There is a phrase that runs through love like a paradox: the more I give, the more I have. It is not about accumulation, but dispossession. It is not about holding on, but about losing something so that something may exist. To love has never meant preserving the self intact; it has always implied a transformation.
But not every love operates in the same way.
Narcissistic love does not see the other: it looks at itself in them. The other functions as a mirror, as a reflective surface in which the self confirms its own image. There is no encounter; there is repetition. There is no alterity; there is self-affirmation. One loves to suture one’s own void, not to sustain a shared lack. The other is not necessary as a subject, but as a function. One does not seek one's desire; one seeks confirmation of one’s own.
It is a love that risks nothing. That loses nothing.
Oedipal love, by contrast, is organized around an earlier scene. It loves while searching for the father or the mother. In the love choice, a gesture, a tone, a detail appears that reactivates an infantile inscription. In desire, the object a becomes fixed: a minimal trait that sustains the fantasy. One is not faithful to the person, but to the scene that precedes them.
Both narcissistic and Oedipal love reduce the other to the support of an internal structure. In both cases, the encounter remains subordinated to repetition.
There exists, however, another modality of love. Not as a superior form, but as a distinct operation.
For Lacan, to love is to address oneself to the proper name of the other. Not to the trait that fits my history. Not to the attribute that satisfies my fantasy. To love implies recognizing a singularity that cannot be absorbed into my psychic economy. Desire is sustained by fantasy; love introduces a wager on the subject.
Love does not redeem or complete. But it knots. It orients. It introduces a chosen limit amid the dispersion of desire. Fidelity is not repression, but decision. It does not eliminate lack; it organizes it around a name.

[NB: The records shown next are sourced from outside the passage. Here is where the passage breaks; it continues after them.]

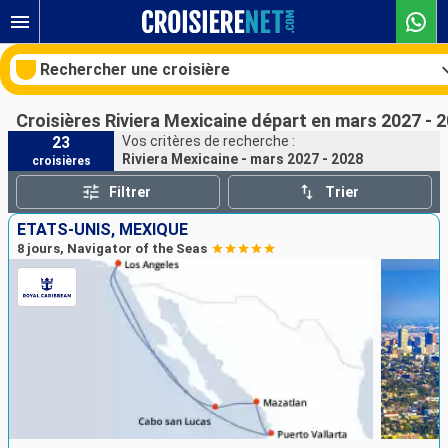
Rechercher une croisière
Croisières Riviera Mexicaine départ en mars 2027 - 
23
Vos critères de recherche :
Riviera Mexicaine - mars 2027 - 2028
croisières
Nos destinations
Filtrer
Trier
Mois de départ
ÉTATS-UNIS, MEXIQUE
8 jours, Navigator of the Seas
Ports
Compagnies
Rechercher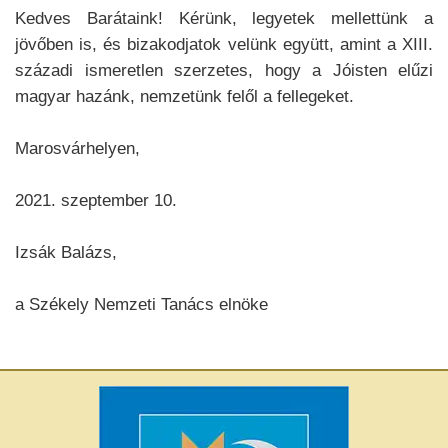
Kedves Barátaink! Kérünk, legyetek mellettünk a
jövőben is, és bizakodjatok velünk együtt, amint a XIII.
századi ismeretlen szerzetes, hogy a Jóisten elűzi
magyar hazánk, nemzetünk felől a fellegeket.
Marosvárhelyen,
2021. szeptember 10.
Izsák Balázs,
a Székely Nemzeti Tanács elnöke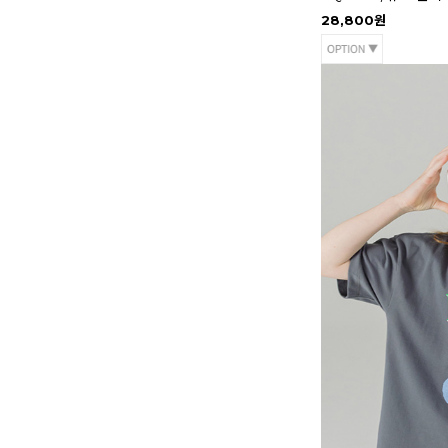
28,800원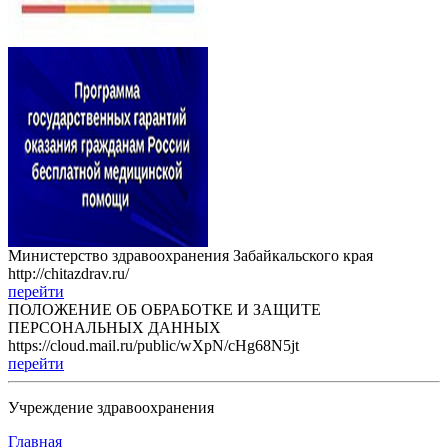
Министерство здравоохранения Забайкальского края
http://chitazdrav.ru/
перейти
ПОЛОЖЕНИЕ ОБ ОБРАБОТКЕ И ЗАЩИТЕ
ПЕРСОНАЛЬНЫХ ДАННЫХ
https://cloud.mail.ru/public/wXpN/cHg68N5jt
перейти
Учреждение здравоохранения
Главная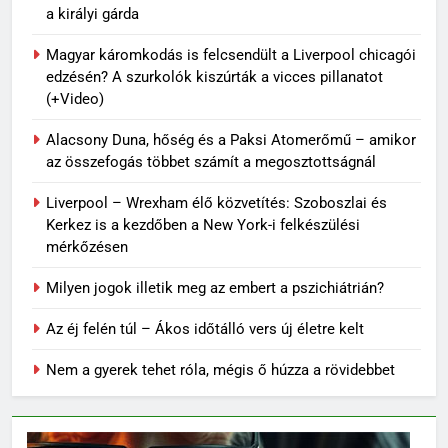
a királyi gárda
Magyar káromkodás is felcsendült a Liverpool chicagói
edzésén? A szurkolók kiszúrták a vicces pillanatot
(+Video)
Alacsony Duna, hőség és a Paksi Atomerőmű – amikor
az összefogás többet számít a megosztottságnál
Liverpool – Wrexham élő közvetítés: Szoboszlai és
Kerkez is a kezdőben a New York-i felkészülési
mérkőzésen
Milyen jogok illetik meg az embert a pszichiátrián?
Az éj felén túl – Ákos időtálló vers új életre kelt
Nem a gyerek tehet róla, mégis ő húzza a rövidebbet
63
Topi Rönni a Ferencvárosban –
Új lendület a Fradi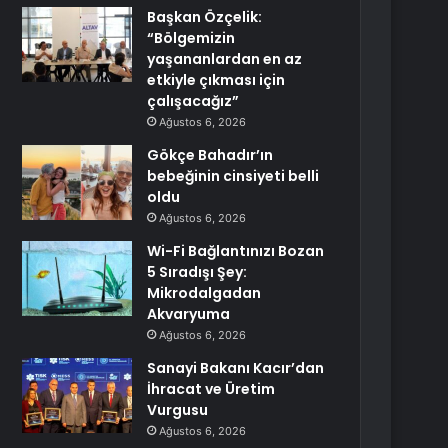
Başkan Özçelik:
“Bölgemizin
yaşananlardan en az
etkiyle çıkması için
çalışacağız”
Ağustos 6, 2026
Gökçe Bahadır’ın
bebeğinin cinsiyeti belli
oldu
Ağustos 6, 2026
Wi-Fi Bağlantınızı Bozan
5 Sıradışı Şey:
Mikrodalgadan
Akvaryuma
Ağustos 6, 2026
Sanayi Bakanı Kacır’dan
İhracat ve Üretim
Vurgusu
Ağustos 6, 2026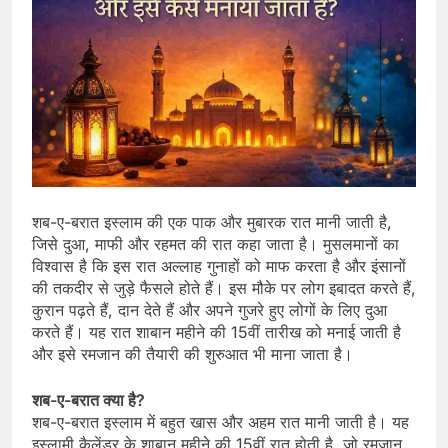
शब-ए-बरात इस्लाम की एक पाक और मुबारक रात मानी जाती है,
जिसे दुआ, माफी और रहमत की रात कहा जाता है। मुसलमानों का
विश्वास है कि इस रात अल्लाह गुनाहों को माफ करता है और इंसानों
की तकदीर से जुड़े फैसले होते हैं। इस मौके पर लोग इबादत करते हैं,
कुरान पढ़ते हैं, दान देते हैं और अपने गुजरे हुए लोगों के लिए दुआ
करते हैं। यह रात शाबान महीने की 15वीं तारीख को मनाई जाती है
और इसे रमजान की तैयारी की शुरुआत भी माना जाता है।
शब-ए-बरात क्या है?
शब-ए-बरात इस्लाम में बहुत खास और अहम रात मानी जाती है। यह
इस्लामी कैलेंडर के शाबान महीने की 15वीं रात होती है, जो रमजान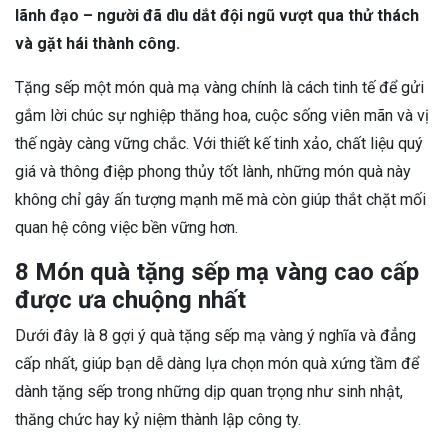
lãnh đạo – người đã dìu dắt đội ngũ vượt qua thử thách
và gặt hái thành công.
Tặng sếp một món quà mạ vàng chính là cách tinh tế để gửi
gắm lời chúc sự nghiệp thăng hoa, cuộc sống viên mãn và vị
thế ngày càng vững chắc. Với thiết kế tinh xảo, chất liệu quý
giá và thông điệp phong thủy tốt lành, những món quà này
không chỉ gây ấn tượng mạnh mẽ mà còn giúp thắt chặt mối
quan hệ công việc bền vững hơn.
8 Món quà tặng sếp mạ vàng cao cấp
được ưa chuộng nhất
Dưới đây là 8 gợi ý quà tặng sếp mạ vàng ý nghĩa và đẳng
cấp nhất, giúp bạn dễ dàng lựa chọn món quà xứng tầm để
dành tặng sếp trong những dịp quan trọng như sinh nhật,
thăng chức hay kỷ niệm thành lập công ty.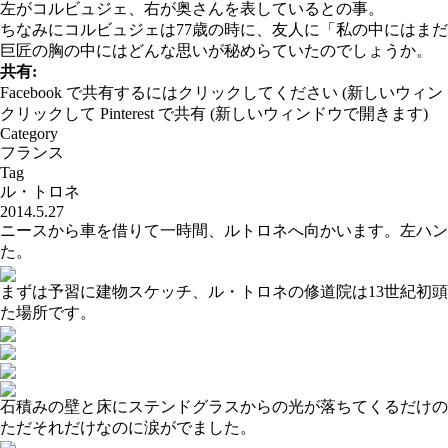
左がコルビュジェ、右が奥さんを表しているとの事。
ちなみにコルビュジェは77歳の時に、友人に「私の中にはま
巨匠の胸の中にはどんな思いが秘めらていたのでしょうか。
共有:
Facebook で共有するにはクリックしてください (新しいウィ
クリックして Pinterest で共有 (新しいウィンドウで開きます)
Category
フランス
Tag
ル・トロネ
2014.5.27
ニースから車を借りて一時間、ルトロネへ向かいます。左ハ
た。
まずは予習に建物スケッチ、ル・トロネの修道院は13世紀初
た場所です。
石積みの壁と床にステンドグラスからの光が落ちてくるだけの
ただそれだけなのに涙がでました。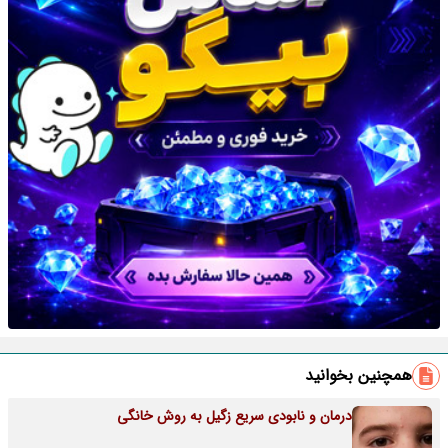
همچنین بخوانید
درمان و نابودی سریع زگیل به روش خانگی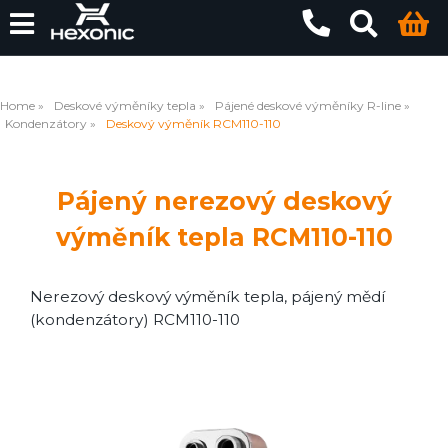
Home
Deskové výměníky tepla
Pájené deskové výměníky R-line
Kondenzátory
Deskový výměník RCM110-110
Pájený nerezový deskový
výměník tepla RCM110-110
Nerezový deskový výměník tepla, pájený mědí
(kondenzátory) RCM110-110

In the obsessive structure, love may be experienced as a threat to the self's sovereignty. To surrender implies renouncing absolute control over possibilities. Keeping all options open seems to guarantee freedom, but that unlimited freedom ends up emptying the act. Without decision, there is no bond; only fantasy.
Idealization and aggressiveness sustain each other. When the other ceases to embody the image that sustained the fantasy, hostility emerges. Not because the other has changed, but because the imaginary consistency that enveloped them has fractured.
The only structural betrayal is not moral. It is a betrayal of one’s own desire. One may lie, deceive, or conceal. But the true break occurs when one evades that which constitutes us, when one prefers to know nothing of the desire that insists.
Betrayal may feel like a phantom limb: something that is no longer there yet continues to hurt. The body remembers even what it has lost. The relationship ends, but the scene persists. Not because the other remains, but because the fantasy has not been traversed.
To forgive is not to forget. It is not to turn the page. As Jacques Derrida suggests, to forgive is to confront the unforgivable. What can be calculated does not require forgiveness. True forgiveness does not respond to justice, but to a decision that exceeds exchange.
To love is not to repeat. Not to complete. Not to possess.
To love is to accept that it is no longer as it once was.
That something has changed.
And to decide, nonetheless, to sustain the proper name of the other… without reducing it to one’s own fantasy.